Spatial annotation entries:
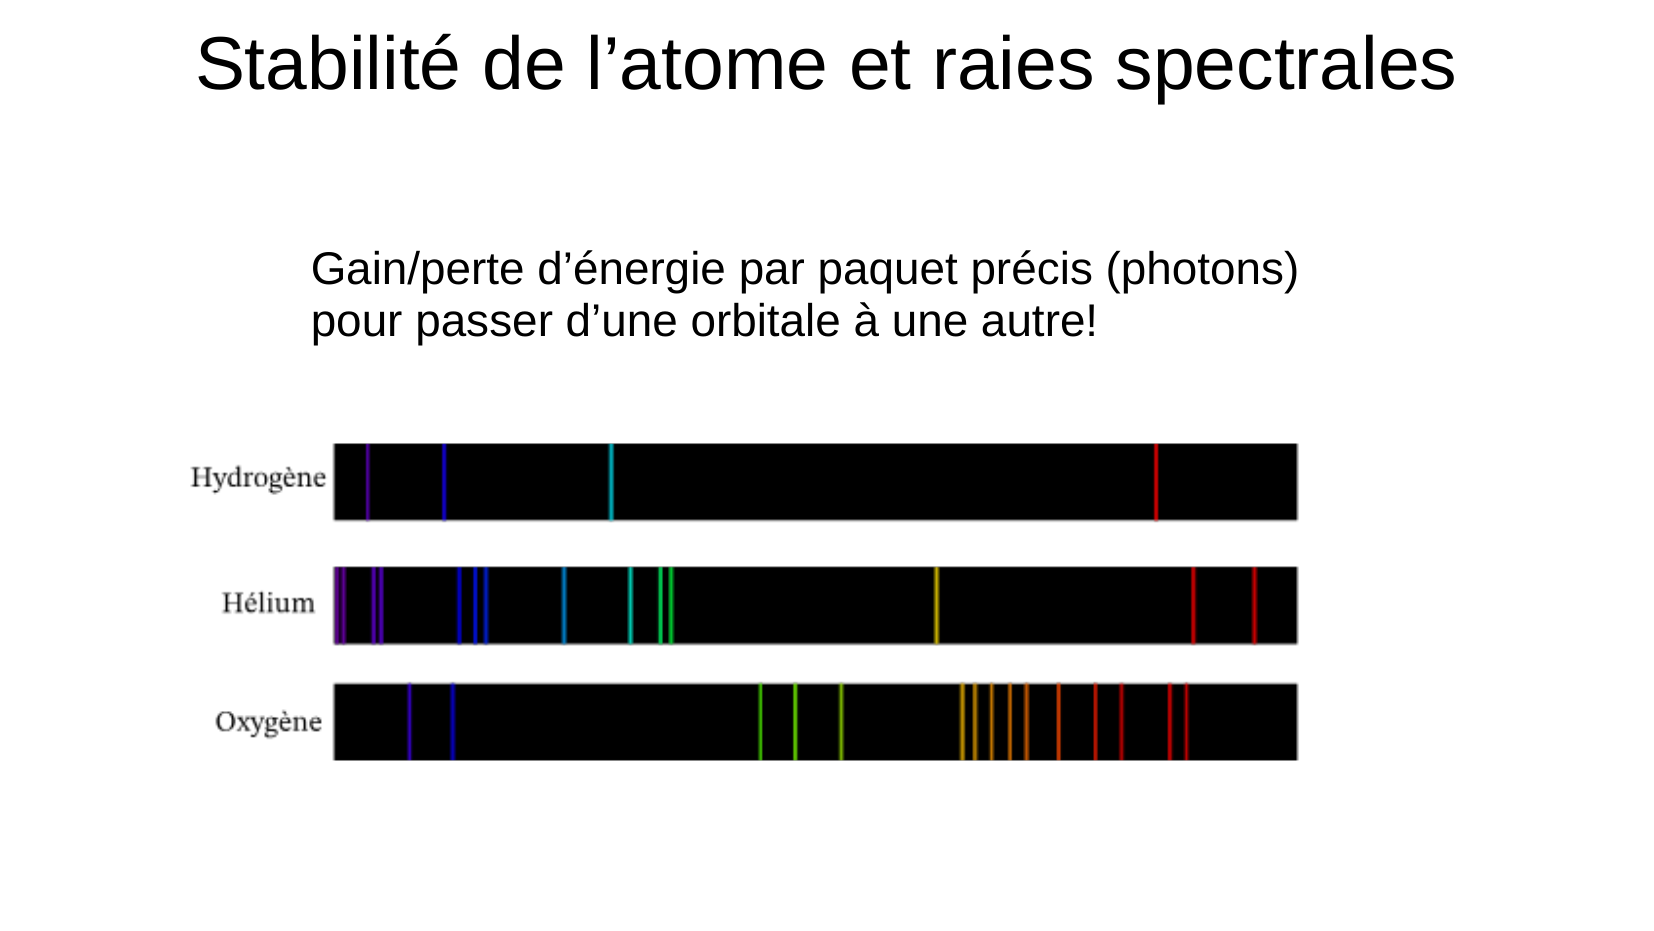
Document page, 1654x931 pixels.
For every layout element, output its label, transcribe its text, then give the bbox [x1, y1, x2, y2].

picture [150, 403, 1340, 802]
title Stabilité de l’atome et raies spectrales [82, 0, 1571, 142]
text_box Gain/perte d’énergie par paquet précis (photons) pour passer d’une orbitale à une autre! [296, 235, 1326, 354]
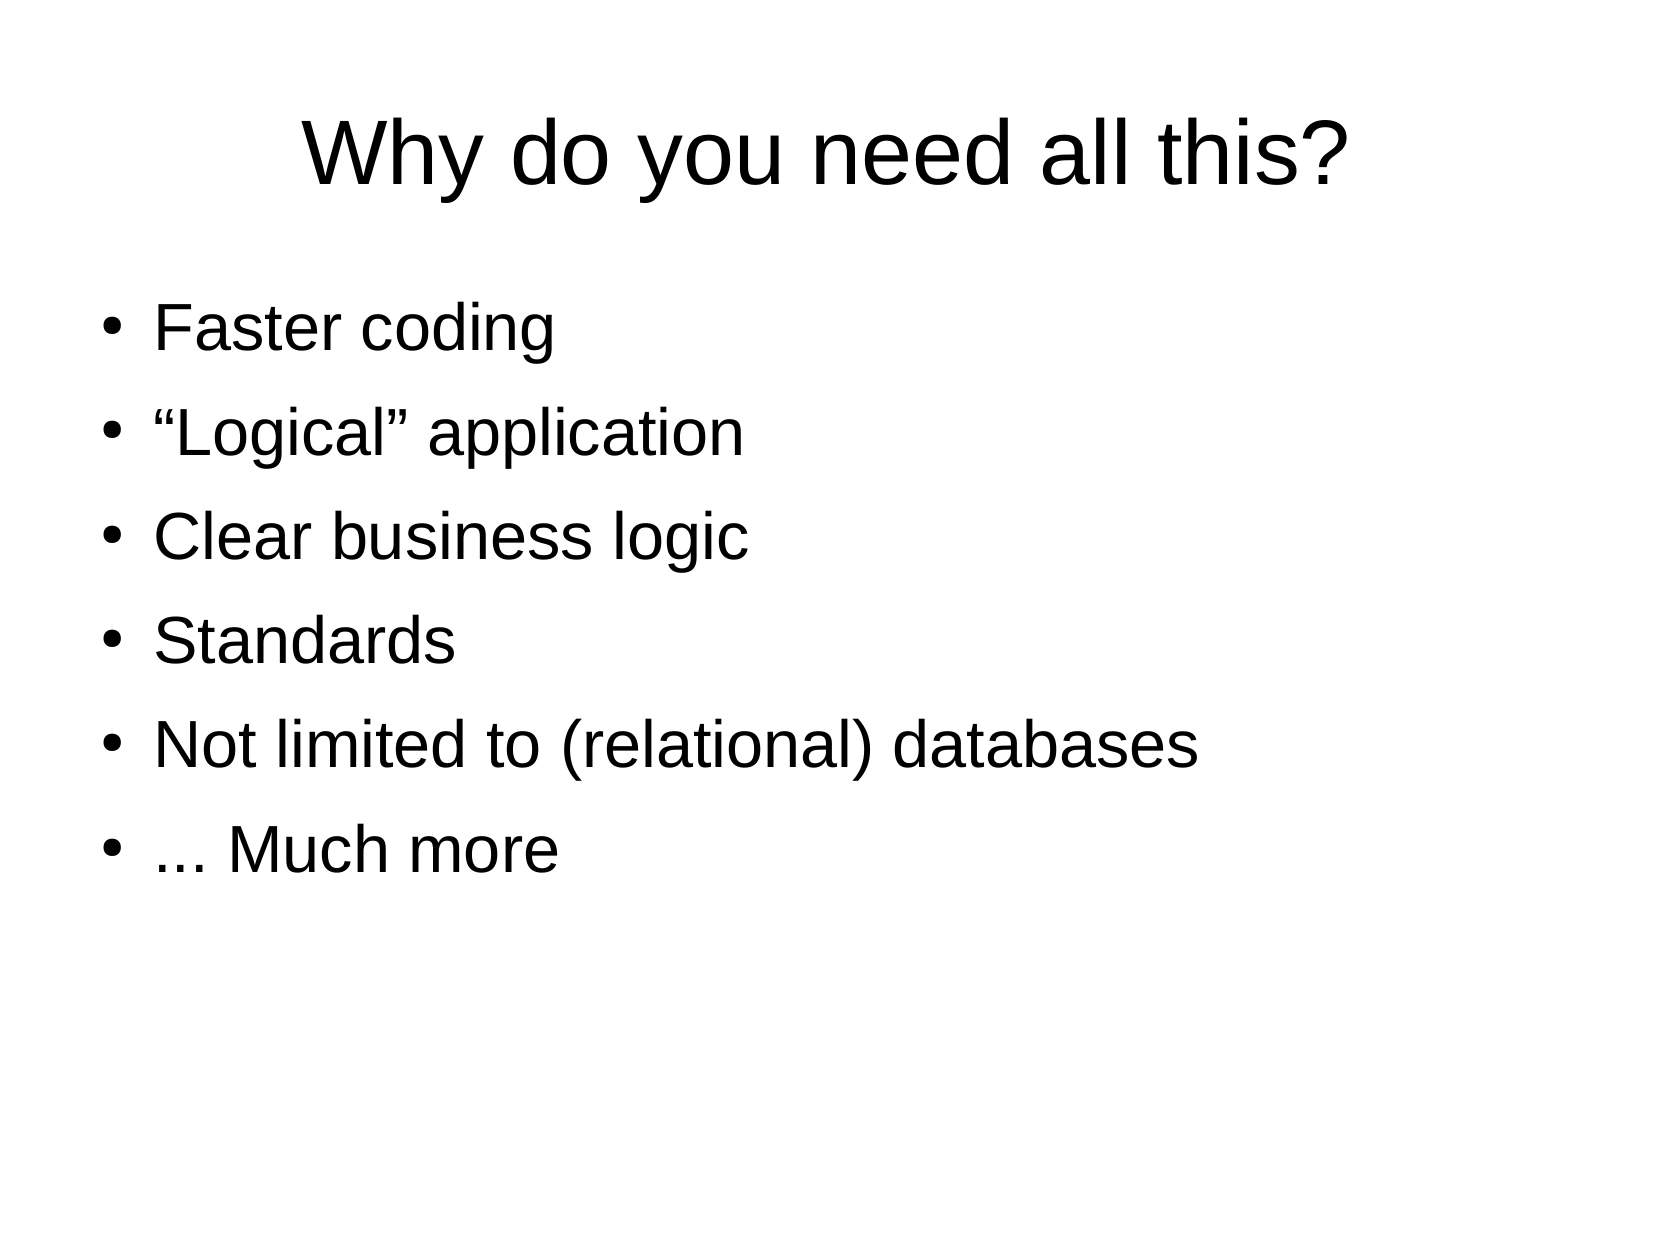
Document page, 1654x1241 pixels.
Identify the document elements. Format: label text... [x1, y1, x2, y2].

» **What to produce**
Reproduce the listing with "px" substituted for every occurrence of "pixels" and everything else left as is. Omit the pictures.

» **Solved problem**
Document page, 1654x931 px.
For every layout element, output its label, transcribe its text, then give the bbox [x1, y1, x2, y2].

picture [150, 403, 1340, 802]
title Stabilité de l’atome et raies spectrales [82, 0, 1571, 142]
text_box Gain/perte d’énergie par paquet précis (photons) pour passer d’une orbitale à une autre! [296, 235, 1326, 354]
Document page, 1654x1241 px.
Identify the document elements. Format: label text... [x1, y1, x2, y2].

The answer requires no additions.